Meyrick described the species as follows:

♀︎. 12 mm. Head brownish, sides of crown sprinkled with whitish. Palpi brownish sprinkled with dark fuscous, towards base beneath and on upper edge sprinkled with whitish. Thorax brownish. Abdomen rather dark fuscous, mixed laterally with white and on edges of two basal segments. Forewings elongate, not dilated posteriorly, costa gently arched, apex obtuse, termen very obliquely rounded; white-brownish, irregularly and coarsely sprinkled with dark fuscous; markings formed by suffused dark-fuscous irroration; a streak along basal 2/5 of costa; a moderate median fascia angulated in middle, posterior edge of angulation with a stronger dark-fuscous mark: cilia pale-brownish, basal third sprinkled with whitish and marked with well-defined spots of dark-fuscous irroration. Hindwings 6 absent; pale-brownish, speckled with fuscous; a transverse whitish spot on tornus, preceded and followed by dark-fuscous suffusion: cilia pale-brownish, with darker subbasal line, round tornus mixed at base with whitish and dark fuscous.

==Distribution==
Isonomeutis restincta is endemic to New Zealand. It occurs in the Northland, Auckland and Taupō districts and in the Pureora Forest. In 1939 Hudson also stated in occurred in Wiltons bush in Wellington however, given he mistakenly illustrated its close relative I. amauropa as I. restincta in that publication this statement is in doubt.
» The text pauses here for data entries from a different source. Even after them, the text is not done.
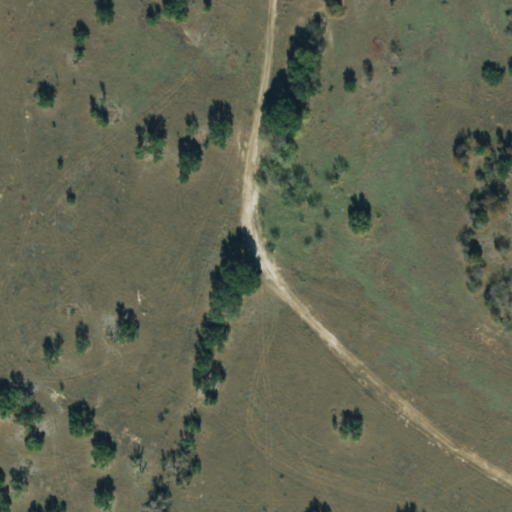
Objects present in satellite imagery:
road: (279, 288)
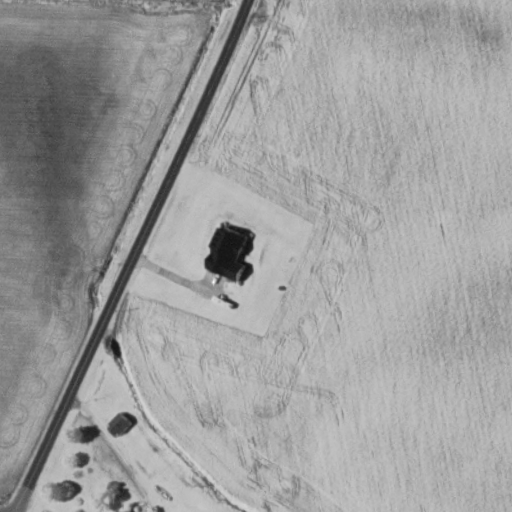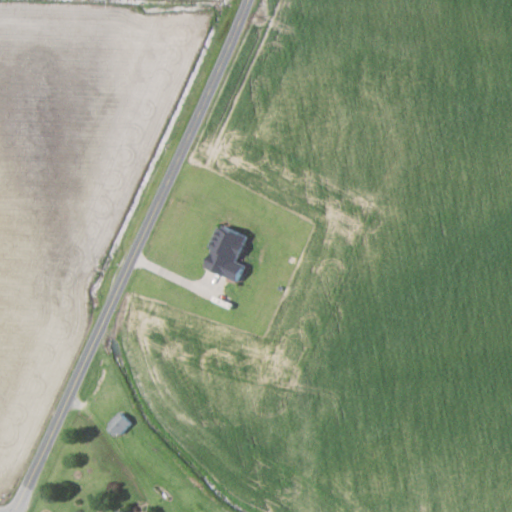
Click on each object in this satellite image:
building: (228, 252)
road: (132, 257)
building: (118, 424)
building: (121, 511)
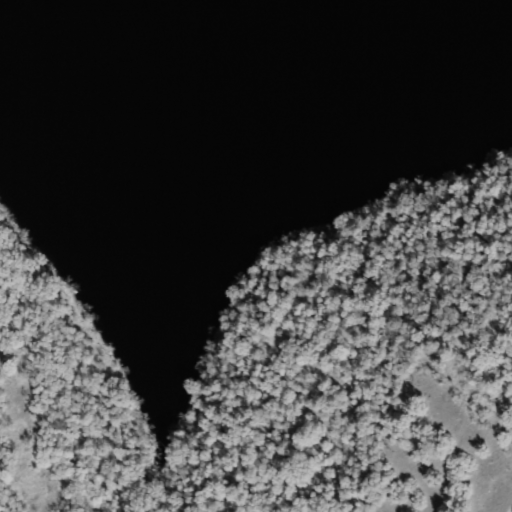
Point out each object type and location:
park: (256, 256)
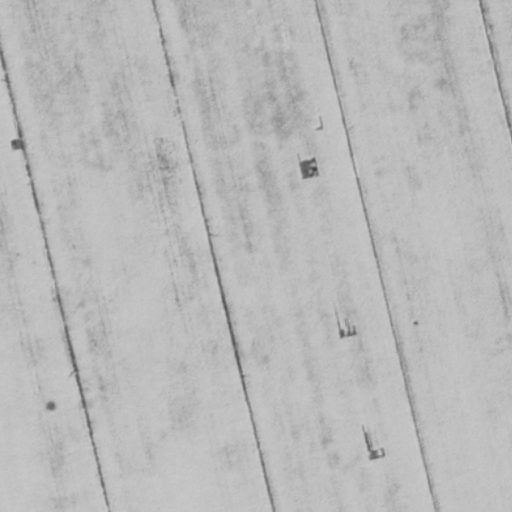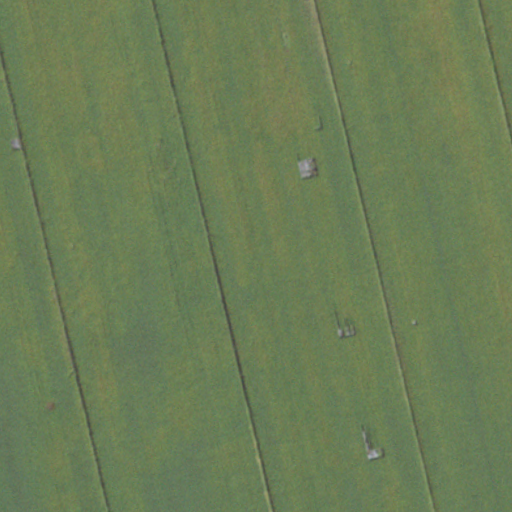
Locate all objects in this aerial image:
crop: (256, 256)
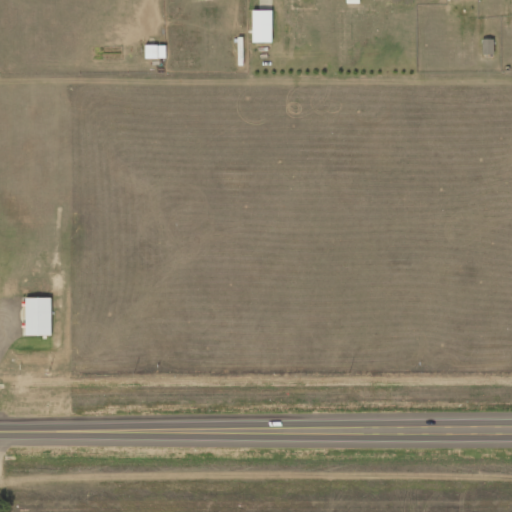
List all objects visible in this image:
building: (262, 26)
building: (488, 47)
building: (155, 52)
building: (38, 316)
road: (256, 431)
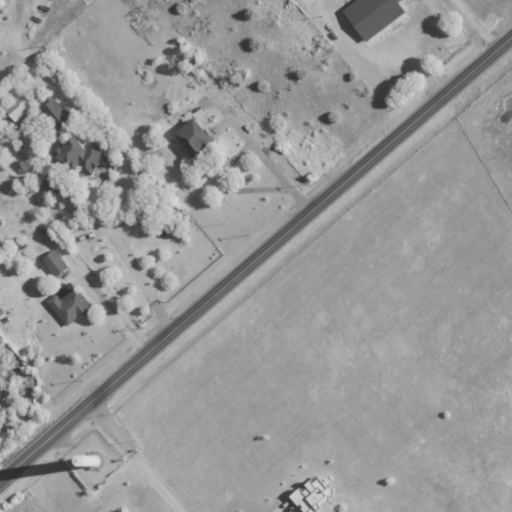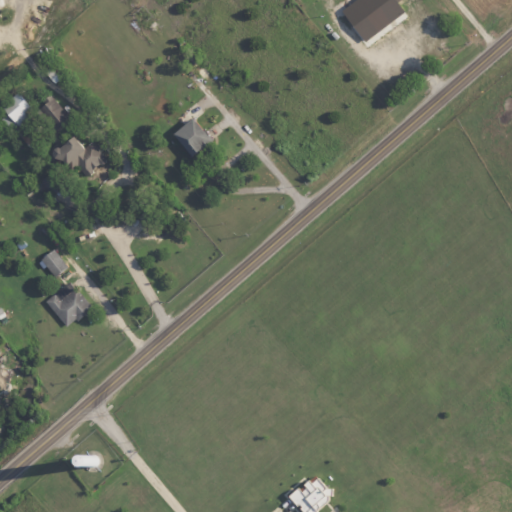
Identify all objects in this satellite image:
building: (371, 15)
road: (20, 23)
road: (473, 26)
road: (24, 58)
building: (15, 106)
building: (52, 112)
building: (191, 135)
road: (250, 145)
building: (78, 154)
road: (128, 254)
road: (255, 259)
building: (53, 262)
building: (67, 303)
road: (114, 317)
road: (134, 457)
storage tank: (90, 461)
building: (311, 494)
road: (281, 509)
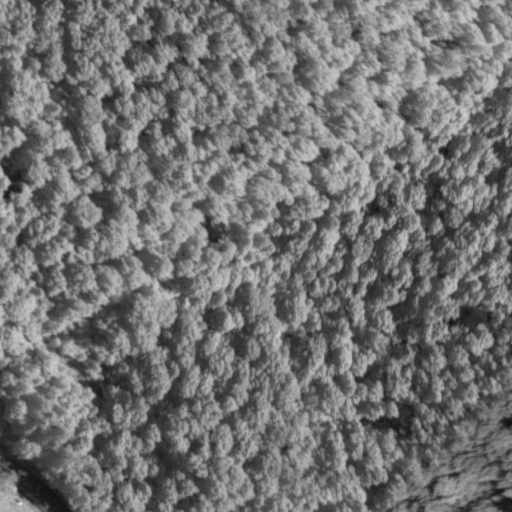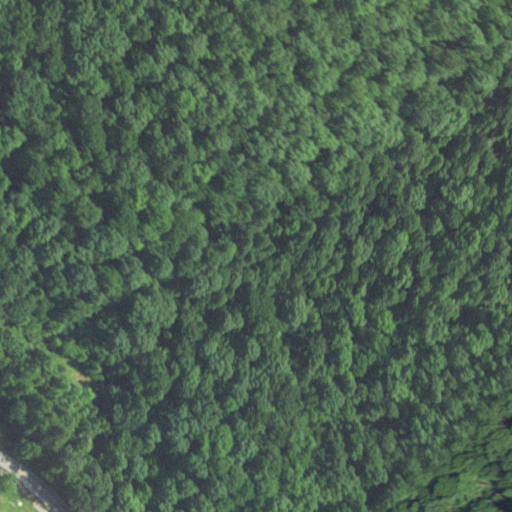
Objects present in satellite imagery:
road: (34, 484)
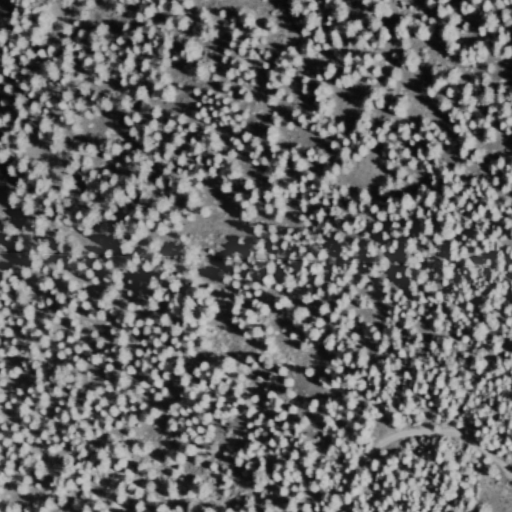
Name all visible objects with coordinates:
road: (410, 434)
==Biology and life history==
Very little of the life history of this species is known. The adults have been recorded as being on the wing in November, December and January.

==Habitat and host species==
The host species of the larvae of I. restincta is unknown. However it has been hypothesised that it is a scale insect predator like I. amauropa.

==Conservation status==
This species has been classified as having the "At Risk, Naturally Uncommon" conservation status, with the qualifier of being range restricted, under the New Zealand Threat Classification System.